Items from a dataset
....
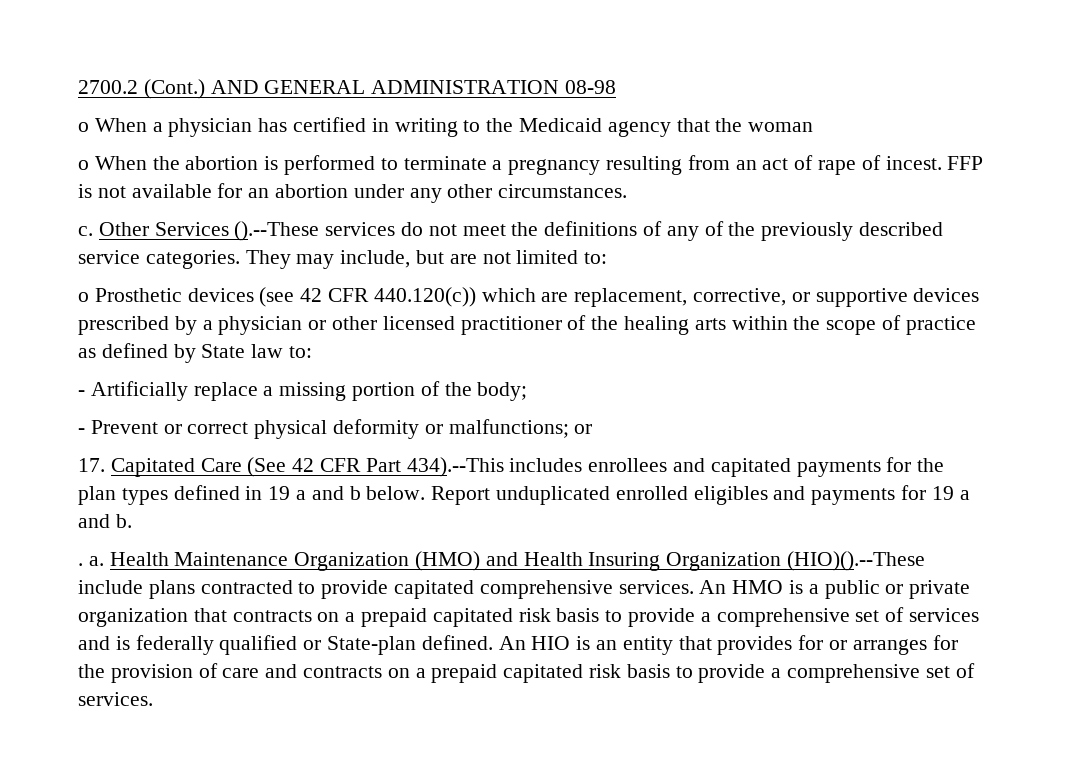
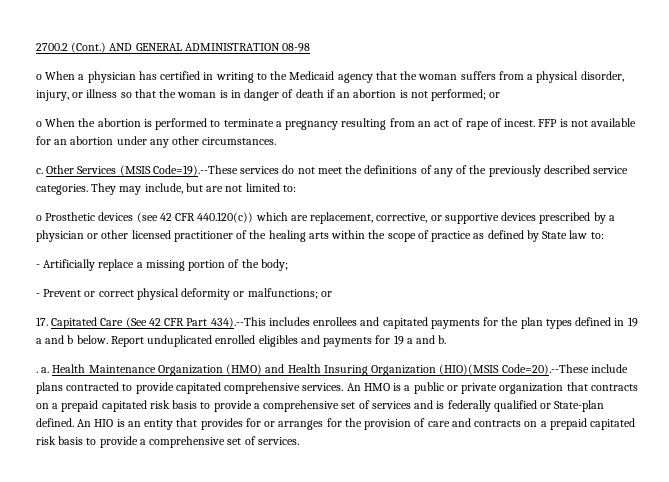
(814, 127) none -> [460,71,624,83] [36,89,501,101] suffers from a physical disorder, injury, or illness so that the woman is in danger of death if an abortion is not performed; or
[234,221,320,241] ().--These -> [119,165,238,176] (MSIS Code=19).--These
[787,551,926,571] (HIO)().--These -> [439,364,589,375] (HIO)(MSIS Code=20).--These

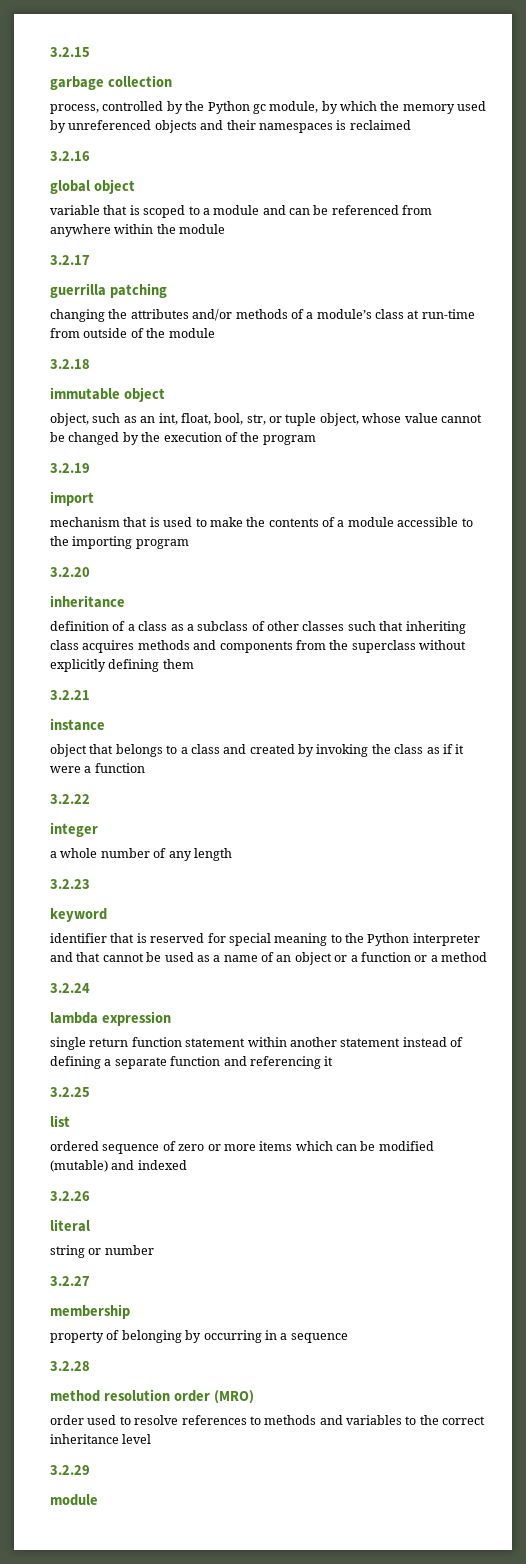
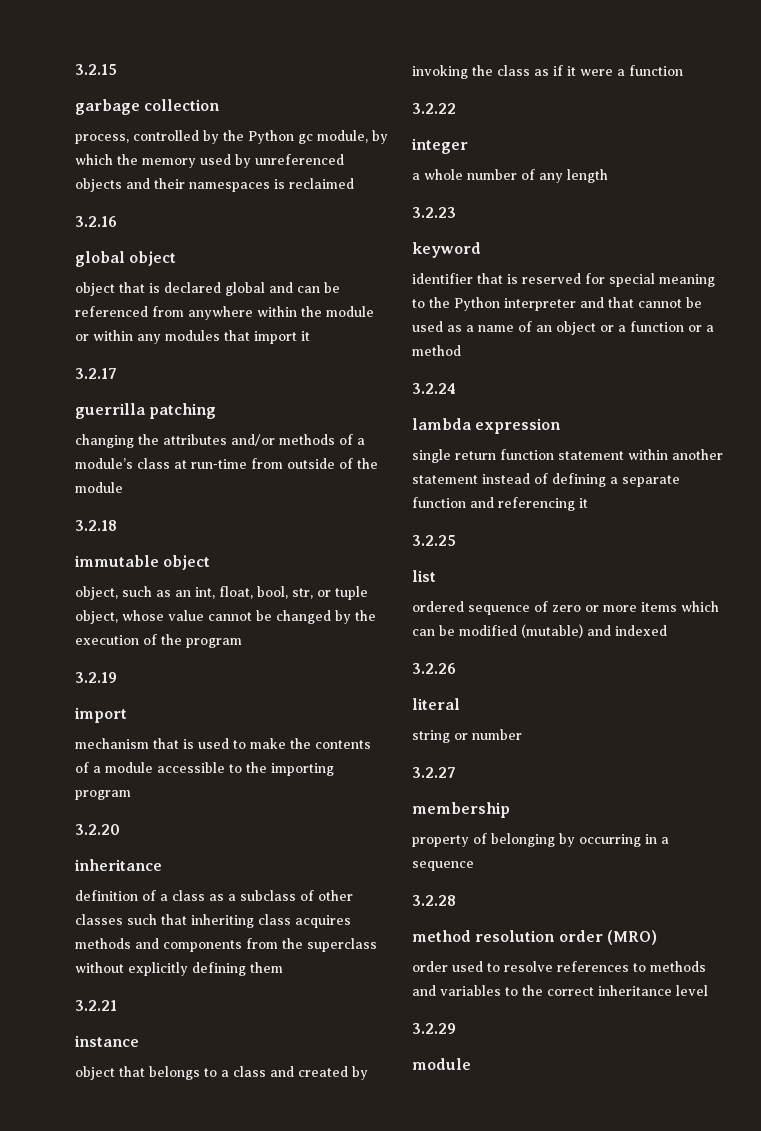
[50,205,260,218] variable that is scoped to a module -> [75,282,265,296] object that is declared global
(226, 229) none -> [75,330,310,344] or within any modules that import it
....
How many lines above contain the word "none"? Reply with only the number.

2